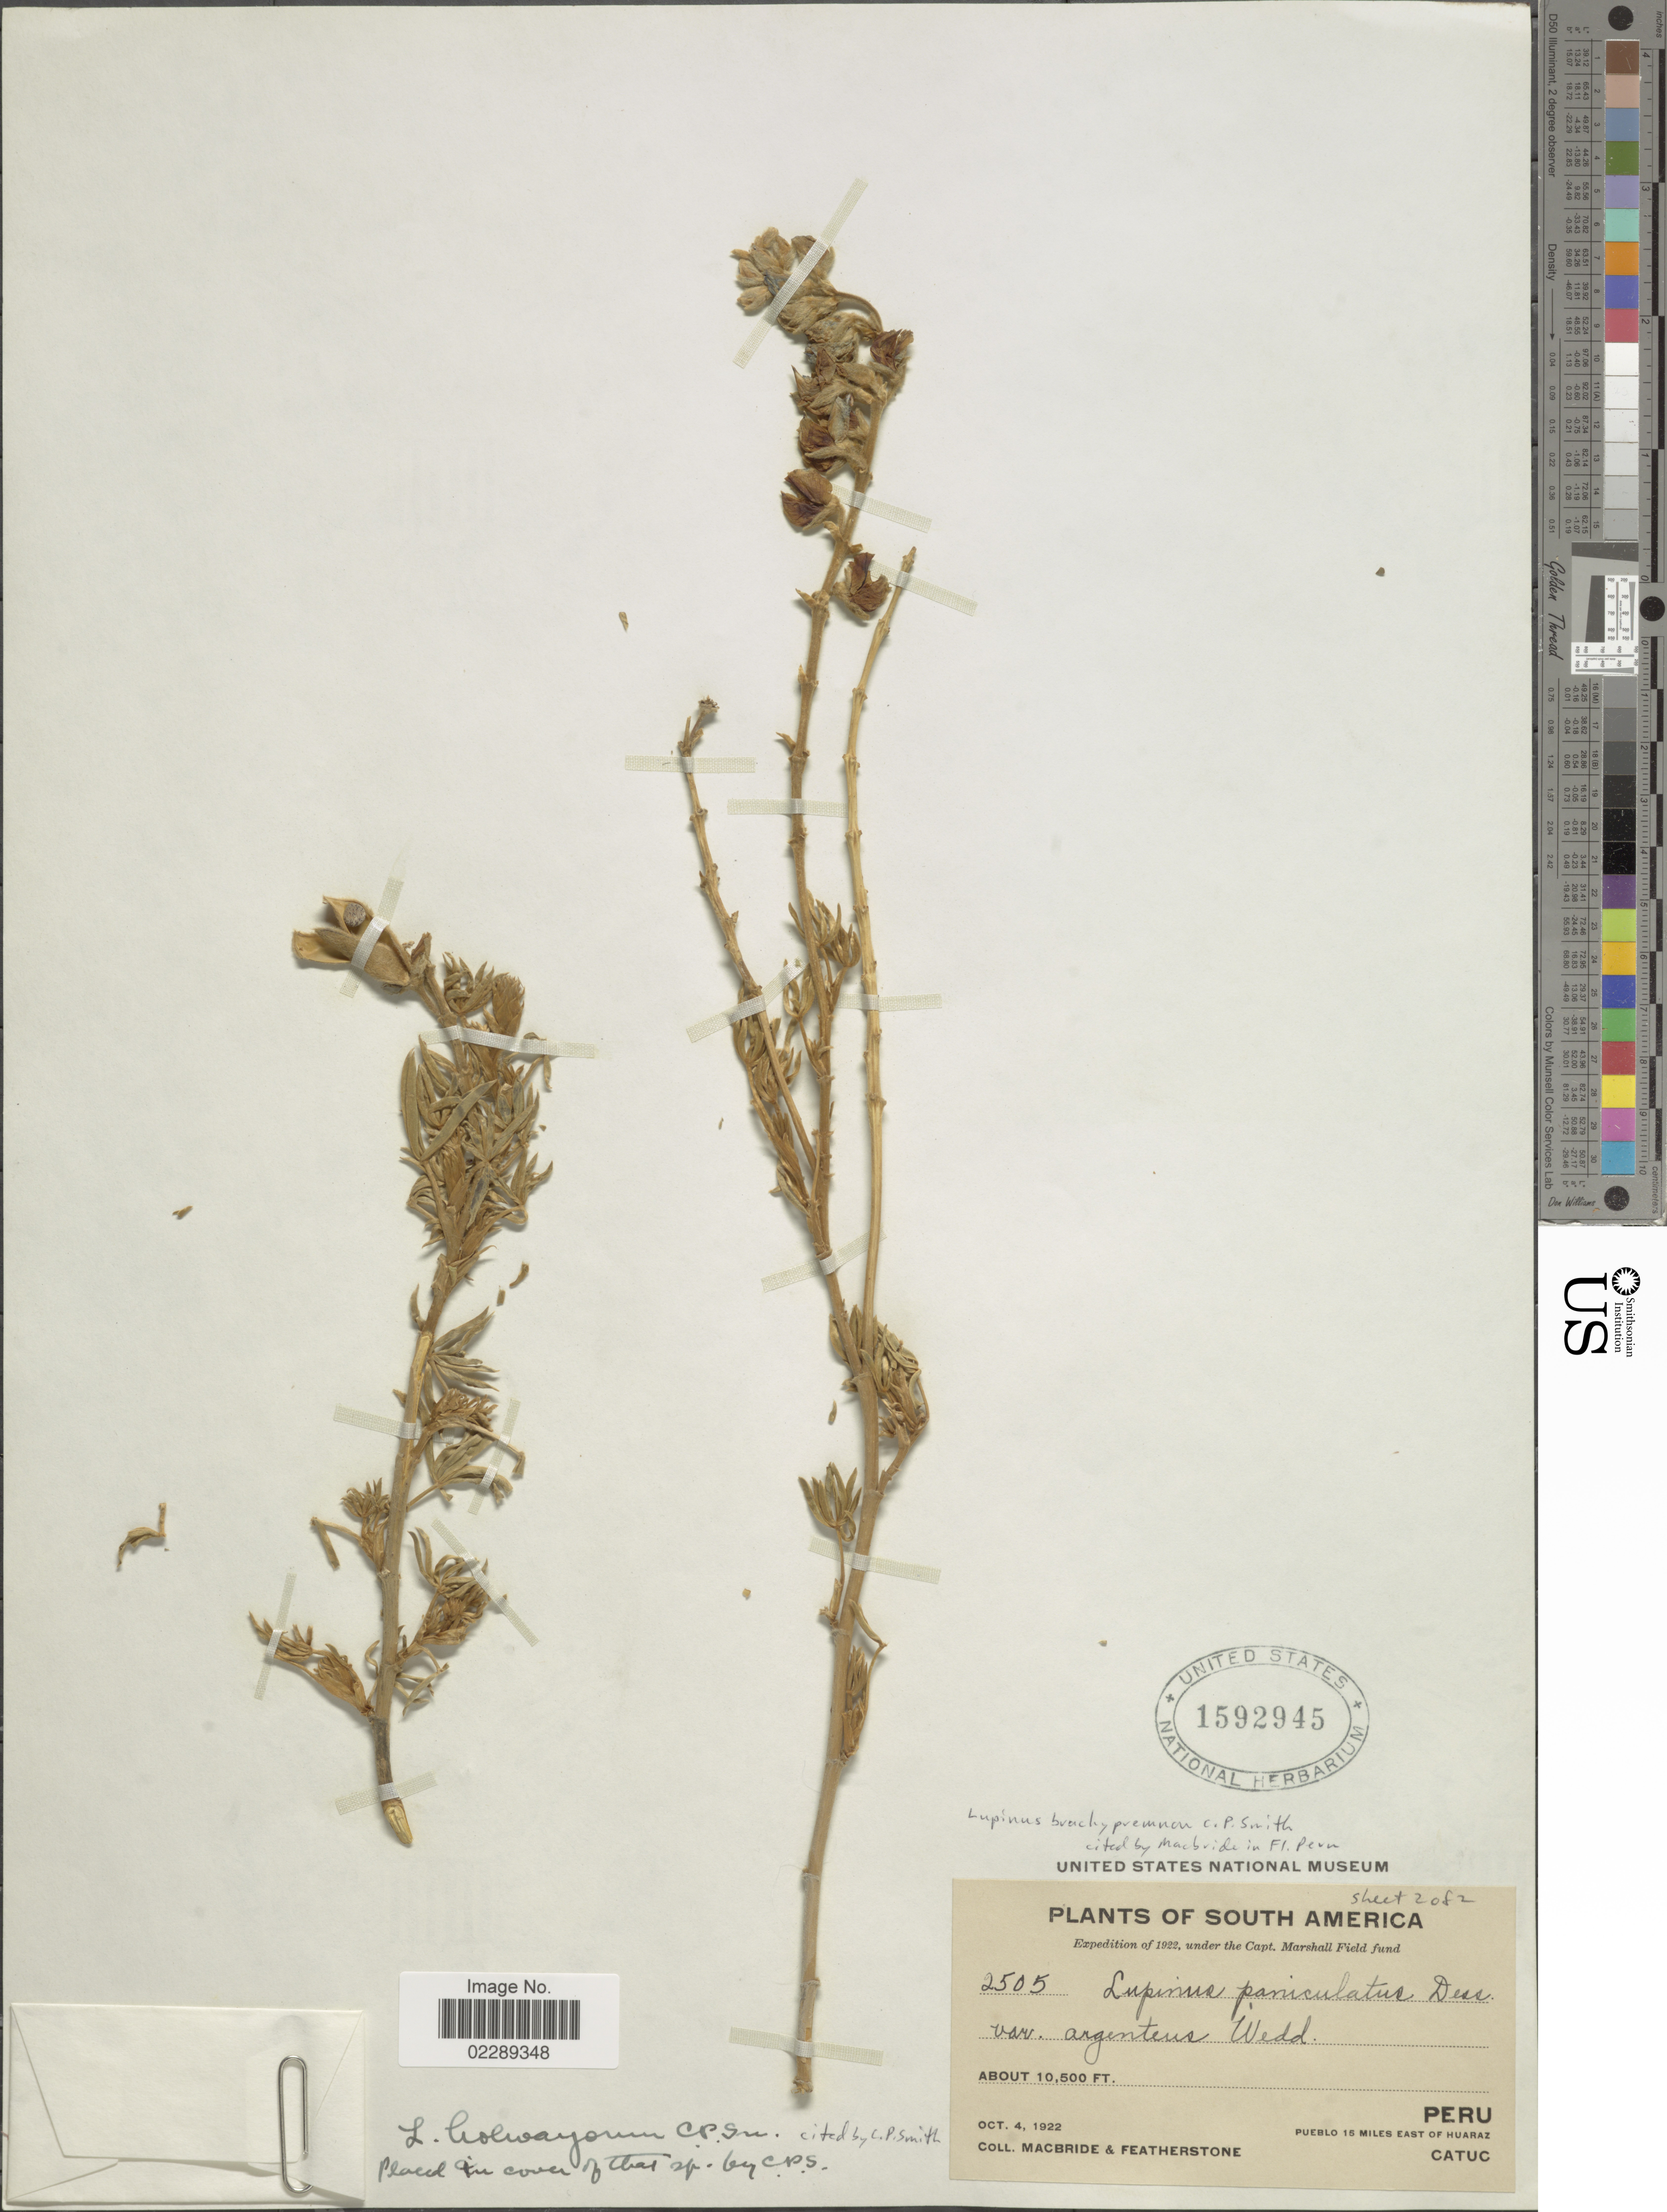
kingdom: Plantae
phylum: Tracheophyta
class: Magnoliopsida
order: Fabales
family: Fabaceae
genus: Lupinus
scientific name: Lupinus brachypremnon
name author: C.P. Sm.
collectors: Macbride, -- & -. Featherstone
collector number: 2505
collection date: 1922-10-04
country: Peru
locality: Pueblo 15 miles east of Huaraz, Catuc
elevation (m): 3200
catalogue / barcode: US 1592945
....
*Problem*.
Can you edit the listing above so that "locality" reads "site" throughout, with every other line kept the same? Leave the pictures out of your answer.

*Final result*.
kingdom: Plantae
phylum: Tracheophyta
class: Magnoliopsida
order: Fabales
family: Fabaceae
genus: Lupinus
scientific name: Lupinus brachypremnon
name author: C.P. Sm.
collectors: Macbride, -- & -. Featherstone
collector number: 2505
collection date: 1922-10-04
country: Peru
site: Pueblo 15 miles east of Huaraz, Catuc
elevation (m): 3200
catalogue / barcode: US 1592945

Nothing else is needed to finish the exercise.